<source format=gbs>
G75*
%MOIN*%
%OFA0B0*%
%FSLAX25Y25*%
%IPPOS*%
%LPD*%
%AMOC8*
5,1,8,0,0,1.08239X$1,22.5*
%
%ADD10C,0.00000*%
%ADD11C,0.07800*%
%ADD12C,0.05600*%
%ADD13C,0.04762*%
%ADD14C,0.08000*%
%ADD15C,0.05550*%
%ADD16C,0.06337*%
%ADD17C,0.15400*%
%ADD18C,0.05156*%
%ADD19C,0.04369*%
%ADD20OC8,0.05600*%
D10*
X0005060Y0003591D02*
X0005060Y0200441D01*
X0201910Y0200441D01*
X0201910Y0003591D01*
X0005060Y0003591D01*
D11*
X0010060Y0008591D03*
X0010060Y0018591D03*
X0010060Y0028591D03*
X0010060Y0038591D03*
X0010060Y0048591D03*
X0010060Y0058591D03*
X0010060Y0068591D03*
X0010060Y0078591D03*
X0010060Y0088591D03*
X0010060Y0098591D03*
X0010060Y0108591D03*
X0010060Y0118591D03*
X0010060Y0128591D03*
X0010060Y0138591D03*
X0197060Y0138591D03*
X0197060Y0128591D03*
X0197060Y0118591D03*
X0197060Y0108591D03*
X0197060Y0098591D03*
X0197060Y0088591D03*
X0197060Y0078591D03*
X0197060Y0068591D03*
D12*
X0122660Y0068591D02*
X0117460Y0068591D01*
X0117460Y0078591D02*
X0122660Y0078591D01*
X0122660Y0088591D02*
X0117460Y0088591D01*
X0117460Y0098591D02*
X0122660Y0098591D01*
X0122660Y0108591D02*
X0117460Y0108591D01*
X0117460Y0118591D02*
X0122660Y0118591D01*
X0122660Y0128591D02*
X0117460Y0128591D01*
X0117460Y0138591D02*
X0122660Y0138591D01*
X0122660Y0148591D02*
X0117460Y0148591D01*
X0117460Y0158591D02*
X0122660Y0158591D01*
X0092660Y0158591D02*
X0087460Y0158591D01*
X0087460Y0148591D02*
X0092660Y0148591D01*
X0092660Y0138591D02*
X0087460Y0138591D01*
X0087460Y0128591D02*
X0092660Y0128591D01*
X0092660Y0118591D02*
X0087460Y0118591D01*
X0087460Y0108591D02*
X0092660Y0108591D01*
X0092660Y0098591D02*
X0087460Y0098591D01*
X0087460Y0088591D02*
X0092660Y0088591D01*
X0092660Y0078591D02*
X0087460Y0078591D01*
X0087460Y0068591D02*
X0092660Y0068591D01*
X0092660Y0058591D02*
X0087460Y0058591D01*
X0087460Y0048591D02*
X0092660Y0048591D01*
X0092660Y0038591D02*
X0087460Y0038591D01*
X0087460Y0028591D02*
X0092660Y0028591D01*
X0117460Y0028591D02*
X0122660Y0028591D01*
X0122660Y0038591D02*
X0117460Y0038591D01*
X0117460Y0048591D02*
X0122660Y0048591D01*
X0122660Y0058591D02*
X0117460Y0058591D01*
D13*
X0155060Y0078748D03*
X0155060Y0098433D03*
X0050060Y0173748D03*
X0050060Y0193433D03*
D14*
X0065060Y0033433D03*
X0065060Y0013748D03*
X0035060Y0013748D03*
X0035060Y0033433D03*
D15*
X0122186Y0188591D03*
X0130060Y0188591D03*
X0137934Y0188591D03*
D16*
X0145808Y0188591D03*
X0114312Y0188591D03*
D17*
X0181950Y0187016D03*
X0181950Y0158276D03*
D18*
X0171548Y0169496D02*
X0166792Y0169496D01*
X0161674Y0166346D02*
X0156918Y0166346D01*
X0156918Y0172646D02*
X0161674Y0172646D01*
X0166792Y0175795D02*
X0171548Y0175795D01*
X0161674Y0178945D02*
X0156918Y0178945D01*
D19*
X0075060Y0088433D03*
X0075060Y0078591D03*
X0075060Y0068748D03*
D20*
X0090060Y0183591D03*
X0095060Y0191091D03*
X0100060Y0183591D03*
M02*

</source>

* * * * * * *

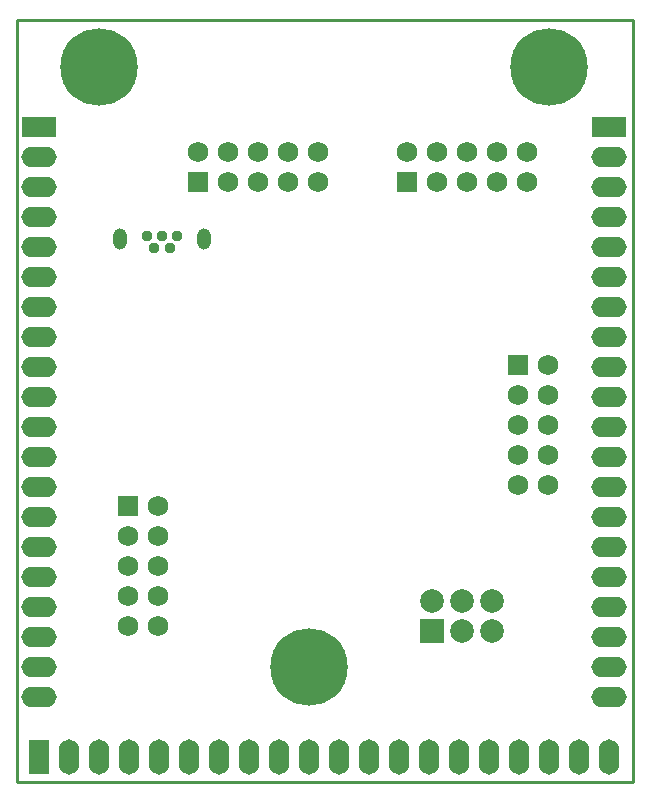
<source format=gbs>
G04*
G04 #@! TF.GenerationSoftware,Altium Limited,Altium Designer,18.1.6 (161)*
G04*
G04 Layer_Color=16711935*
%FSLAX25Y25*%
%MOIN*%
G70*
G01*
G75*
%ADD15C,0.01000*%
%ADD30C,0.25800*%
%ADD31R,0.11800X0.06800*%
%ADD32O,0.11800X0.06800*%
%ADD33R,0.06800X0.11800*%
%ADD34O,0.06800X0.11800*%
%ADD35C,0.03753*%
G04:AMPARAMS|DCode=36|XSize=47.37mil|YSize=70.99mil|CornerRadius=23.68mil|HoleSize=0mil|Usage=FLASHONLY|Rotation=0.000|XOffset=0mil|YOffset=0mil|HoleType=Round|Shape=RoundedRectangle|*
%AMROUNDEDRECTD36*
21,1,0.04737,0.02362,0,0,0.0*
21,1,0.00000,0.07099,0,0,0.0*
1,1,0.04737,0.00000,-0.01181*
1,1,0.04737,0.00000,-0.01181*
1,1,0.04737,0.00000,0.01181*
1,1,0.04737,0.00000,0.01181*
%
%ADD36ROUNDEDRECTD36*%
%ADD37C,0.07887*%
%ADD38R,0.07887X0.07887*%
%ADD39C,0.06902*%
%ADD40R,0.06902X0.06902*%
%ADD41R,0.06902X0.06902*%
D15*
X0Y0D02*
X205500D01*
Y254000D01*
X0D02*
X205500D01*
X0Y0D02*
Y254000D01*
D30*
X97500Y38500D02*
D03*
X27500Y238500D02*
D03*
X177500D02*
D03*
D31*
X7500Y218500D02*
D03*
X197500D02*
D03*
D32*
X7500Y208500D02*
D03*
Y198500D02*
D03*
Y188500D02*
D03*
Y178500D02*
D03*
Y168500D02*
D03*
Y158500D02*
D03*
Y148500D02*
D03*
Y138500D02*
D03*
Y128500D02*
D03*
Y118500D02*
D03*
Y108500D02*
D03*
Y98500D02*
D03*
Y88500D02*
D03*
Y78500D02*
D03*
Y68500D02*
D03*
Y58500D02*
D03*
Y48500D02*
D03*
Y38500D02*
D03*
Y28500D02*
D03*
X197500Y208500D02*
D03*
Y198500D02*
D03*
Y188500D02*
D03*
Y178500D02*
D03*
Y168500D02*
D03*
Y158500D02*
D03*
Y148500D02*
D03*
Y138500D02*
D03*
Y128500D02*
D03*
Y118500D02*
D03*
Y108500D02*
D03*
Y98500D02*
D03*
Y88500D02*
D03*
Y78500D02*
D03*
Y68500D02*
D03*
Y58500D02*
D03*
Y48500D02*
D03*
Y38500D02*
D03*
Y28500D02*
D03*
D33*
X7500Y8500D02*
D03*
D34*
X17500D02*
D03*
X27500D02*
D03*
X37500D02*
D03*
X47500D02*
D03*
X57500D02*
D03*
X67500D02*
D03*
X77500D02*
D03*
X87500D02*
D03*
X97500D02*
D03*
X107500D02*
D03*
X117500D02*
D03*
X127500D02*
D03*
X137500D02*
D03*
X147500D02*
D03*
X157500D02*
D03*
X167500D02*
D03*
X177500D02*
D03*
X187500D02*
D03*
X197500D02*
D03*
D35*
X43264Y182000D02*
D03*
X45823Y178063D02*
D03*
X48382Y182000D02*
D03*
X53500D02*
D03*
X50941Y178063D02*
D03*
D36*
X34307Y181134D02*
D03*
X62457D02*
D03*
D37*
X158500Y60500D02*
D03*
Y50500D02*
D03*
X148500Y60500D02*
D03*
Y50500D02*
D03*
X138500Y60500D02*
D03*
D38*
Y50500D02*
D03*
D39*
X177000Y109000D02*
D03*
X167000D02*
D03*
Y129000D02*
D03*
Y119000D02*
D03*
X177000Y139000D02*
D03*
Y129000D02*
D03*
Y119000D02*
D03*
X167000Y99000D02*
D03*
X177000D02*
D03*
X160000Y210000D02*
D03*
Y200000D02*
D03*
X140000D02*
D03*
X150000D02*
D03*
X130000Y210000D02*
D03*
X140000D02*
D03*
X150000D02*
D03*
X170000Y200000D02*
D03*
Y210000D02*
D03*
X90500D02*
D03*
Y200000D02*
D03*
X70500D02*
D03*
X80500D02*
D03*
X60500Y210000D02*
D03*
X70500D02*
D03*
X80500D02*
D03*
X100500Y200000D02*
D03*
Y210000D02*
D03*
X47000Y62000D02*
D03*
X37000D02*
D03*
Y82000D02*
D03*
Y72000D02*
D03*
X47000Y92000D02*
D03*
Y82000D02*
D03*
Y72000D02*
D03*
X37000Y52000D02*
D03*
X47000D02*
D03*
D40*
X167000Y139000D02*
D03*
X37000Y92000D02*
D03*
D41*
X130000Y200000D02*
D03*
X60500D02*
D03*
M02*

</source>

* * * * * * *

PROBLEM DESCRIPTION:
Which lines run from the one holding "X0010060Y0018591D03*" through the one holding "X0122660Y0128591D02*" in the records above? Repeat them exactly, both included, and nothing more.

EXERCISE OUTPUT:
X0010060Y0018591D03*
X0010060Y0028591D03*
X0010060Y0038591D03*
X0010060Y0048591D03*
X0010060Y0058591D03*
X0010060Y0068591D03*
X0010060Y0078591D03*
X0010060Y0088591D03*
X0010060Y0098591D03*
X0010060Y0108591D03*
X0010060Y0118591D03*
X0010060Y0128591D03*
X0010060Y0138591D03*
X0197060Y0138591D03*
X0197060Y0128591D03*
X0197060Y0118591D03*
X0197060Y0108591D03*
X0197060Y0098591D03*
X0197060Y0088591D03*
X0197060Y0078591D03*
X0197060Y0068591D03*
D12*
X0122660Y0068591D02*
X0117460Y0068591D01*
X0117460Y0078591D02*
X0122660Y0078591D01*
X0122660Y0088591D02*
X0117460Y0088591D01*
X0117460Y0098591D02*
X0122660Y0098591D01*
X0122660Y0108591D02*
X0117460Y0108591D01*
X0117460Y0118591D02*
X0122660Y0118591D01*
X0122660Y0128591D02*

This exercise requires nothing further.